>> Start

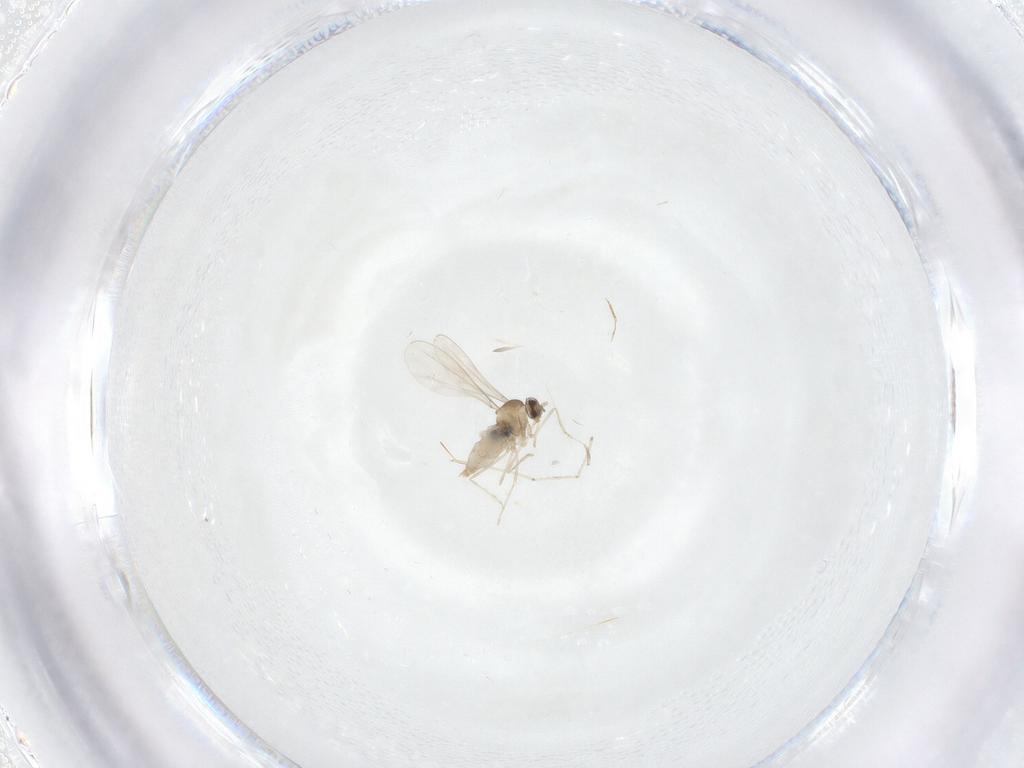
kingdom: Animalia
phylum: Arthropoda
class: Insecta
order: Diptera
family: Cecidomyiidae
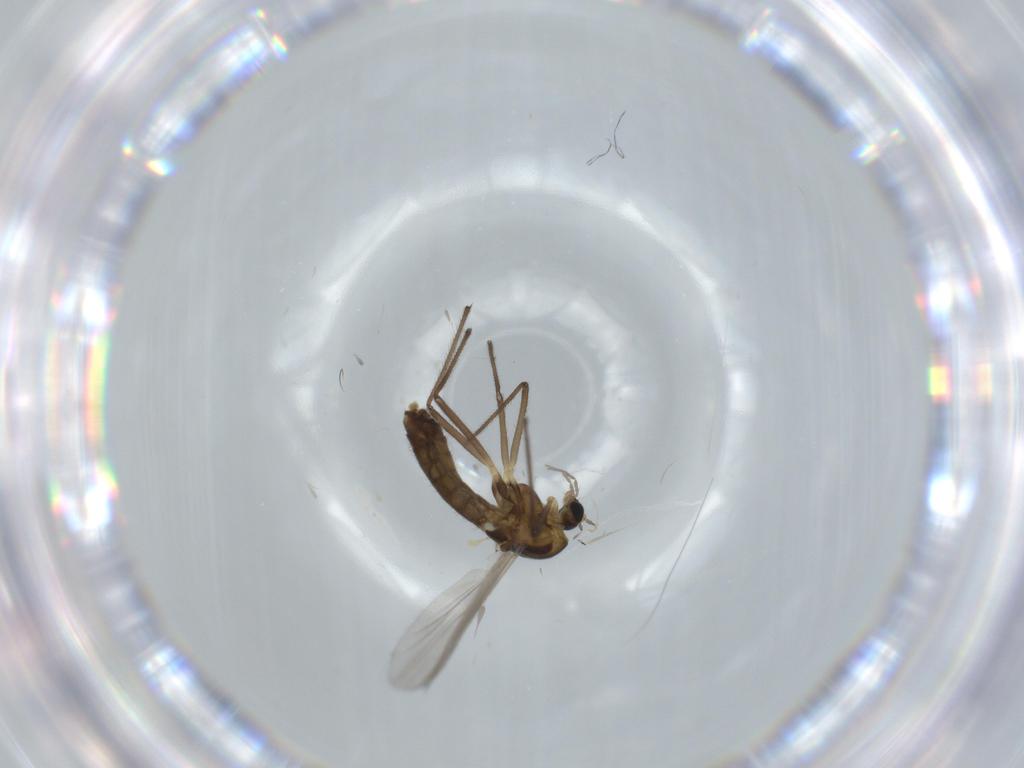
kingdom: Animalia
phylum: Arthropoda
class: Insecta
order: Diptera
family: Chironomidae
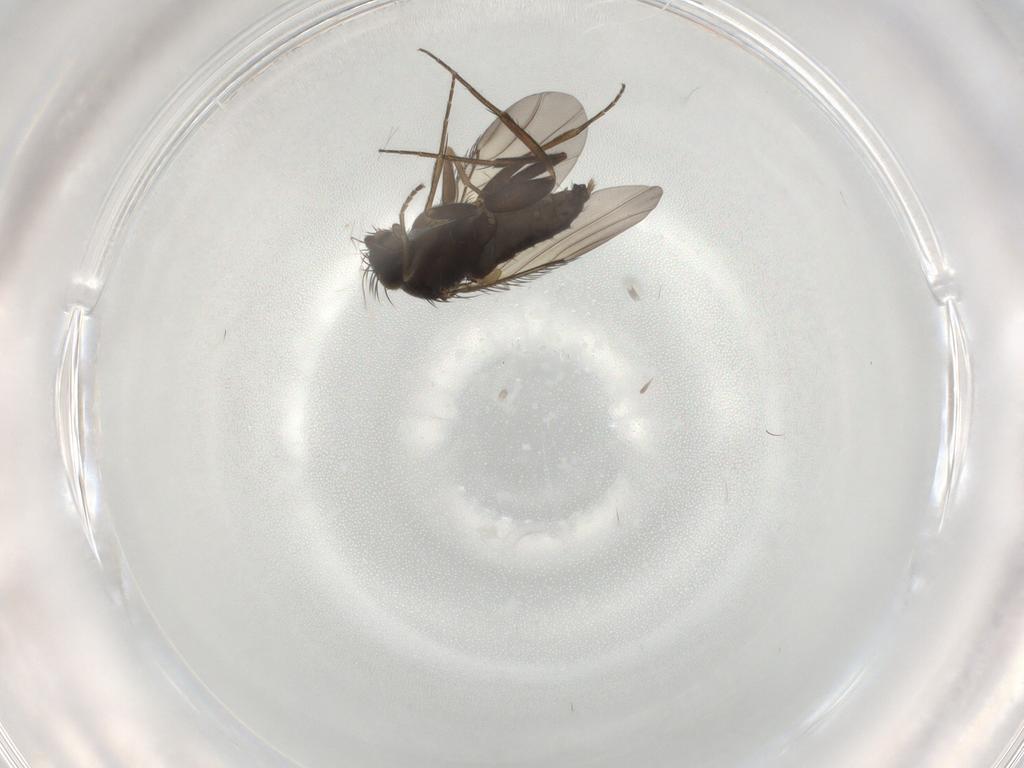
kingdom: Animalia
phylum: Arthropoda
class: Insecta
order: Diptera
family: Phoridae
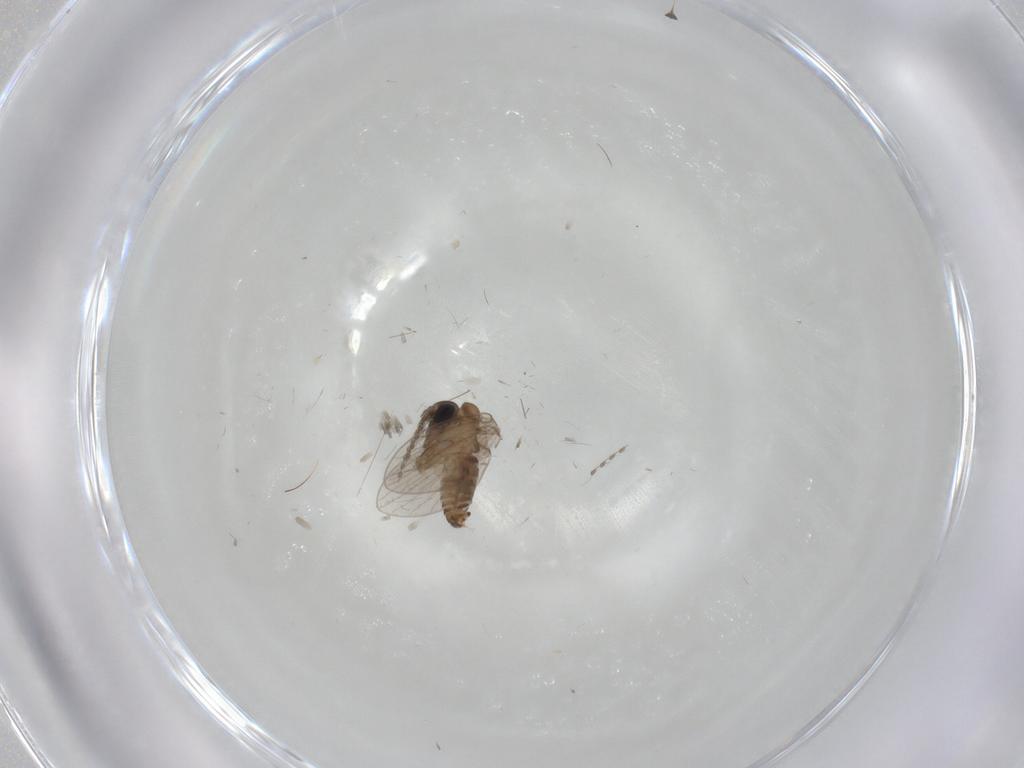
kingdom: Animalia
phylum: Arthropoda
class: Insecta
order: Diptera
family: Psychodidae
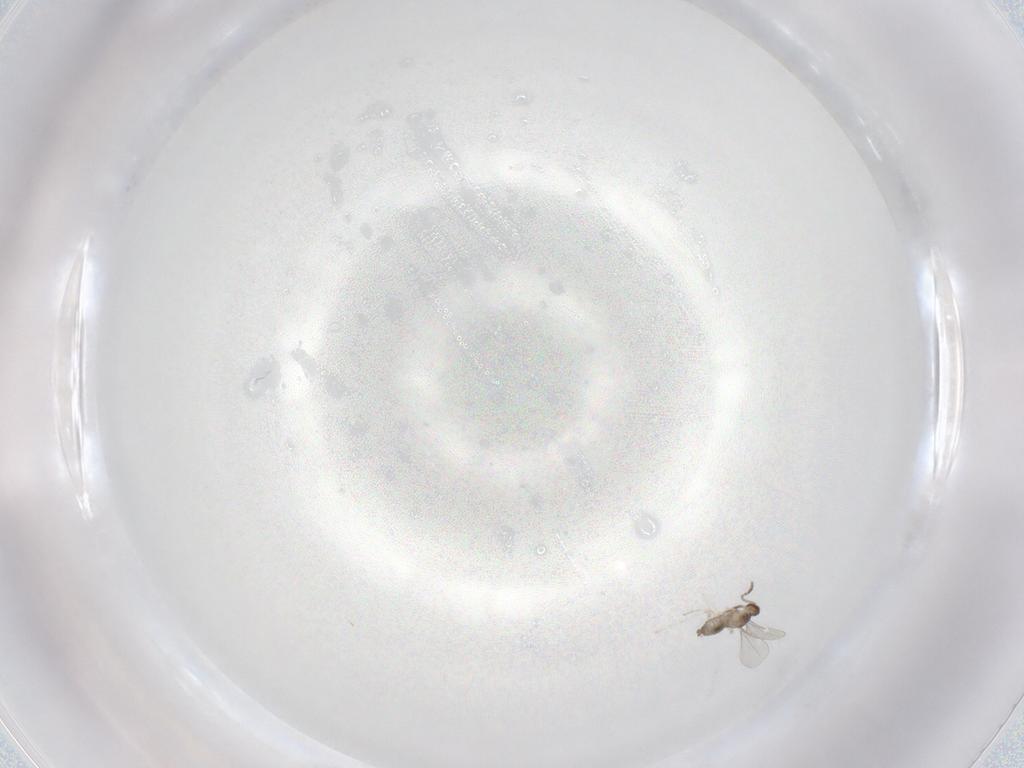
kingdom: Animalia
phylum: Arthropoda
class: Insecta
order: Diptera
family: Cecidomyiidae
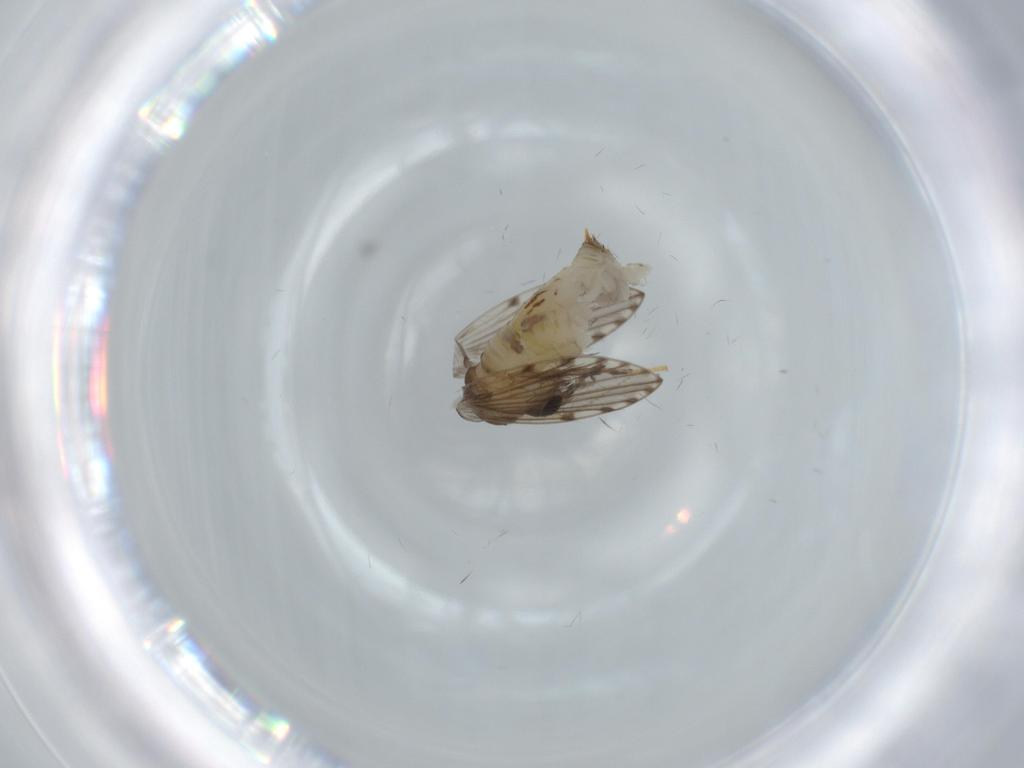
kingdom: Animalia
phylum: Arthropoda
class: Insecta
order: Diptera
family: Psychodidae
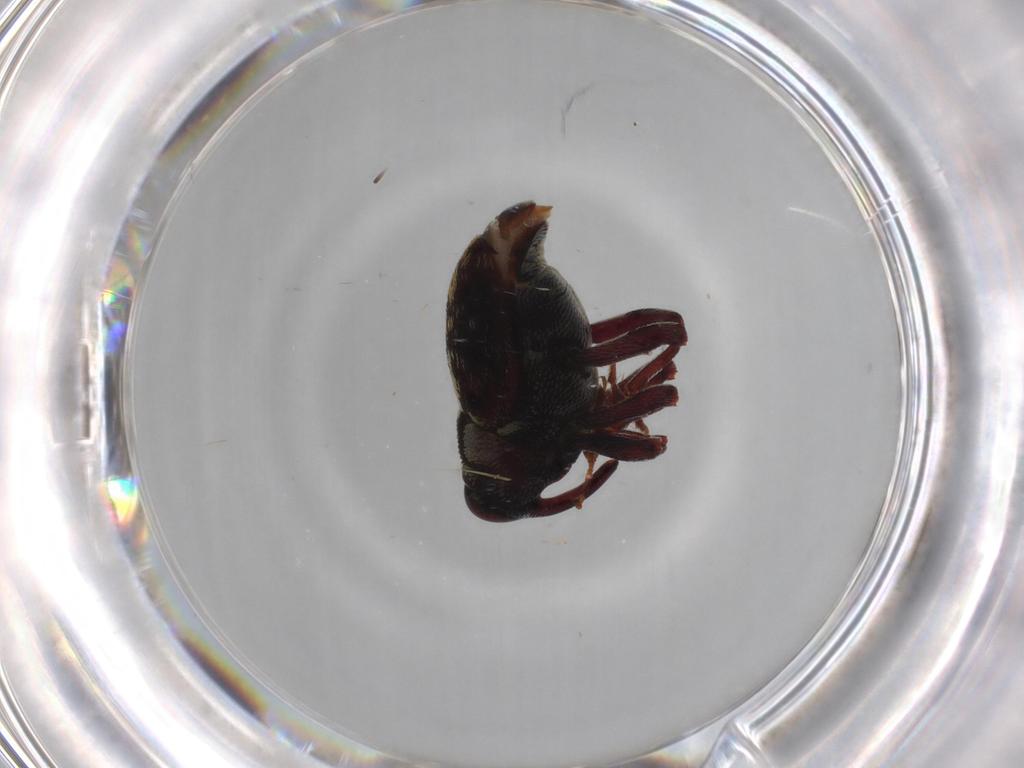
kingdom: Animalia
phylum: Arthropoda
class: Insecta
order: Coleoptera
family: Curculionidae
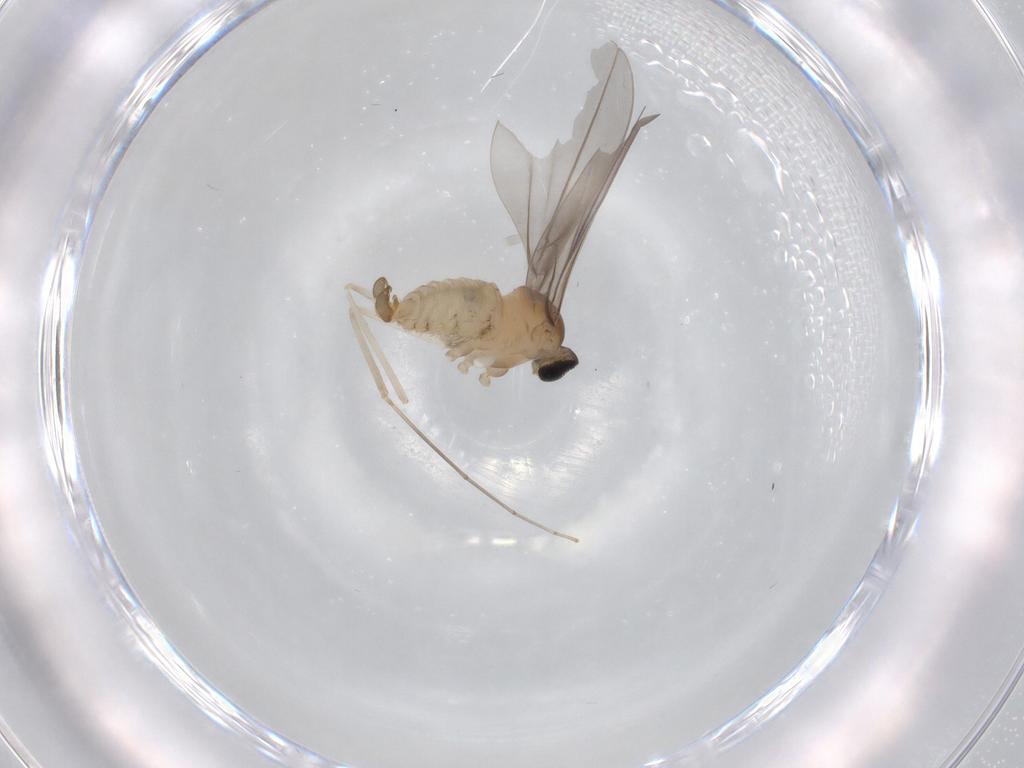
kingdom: Animalia
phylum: Arthropoda
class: Insecta
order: Diptera
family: Cecidomyiidae
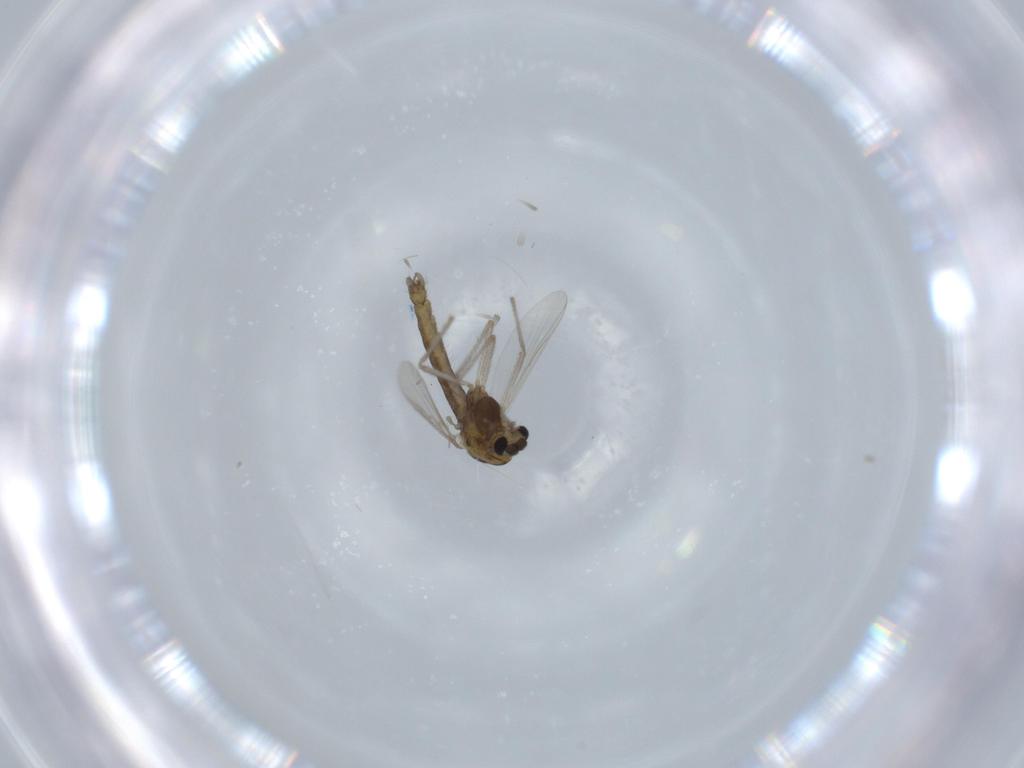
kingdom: Animalia
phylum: Arthropoda
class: Insecta
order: Diptera
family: Chironomidae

>> End

TO BE DONE: Copy the lines word for word, starting with the line with "order: Coleoptera" and going on through the last of the lines. Leave the pictures out of your answer.

FINAL ANSWER:
order: Coleoptera
family: Curculionidae
kingdom: Animalia
phylum: Arthropoda
class: Insecta
order: Diptera
family: Cecidomyiidae
kingdom: Animalia
phylum: Arthropoda
class: Insecta
order: Diptera
family: Chironomidae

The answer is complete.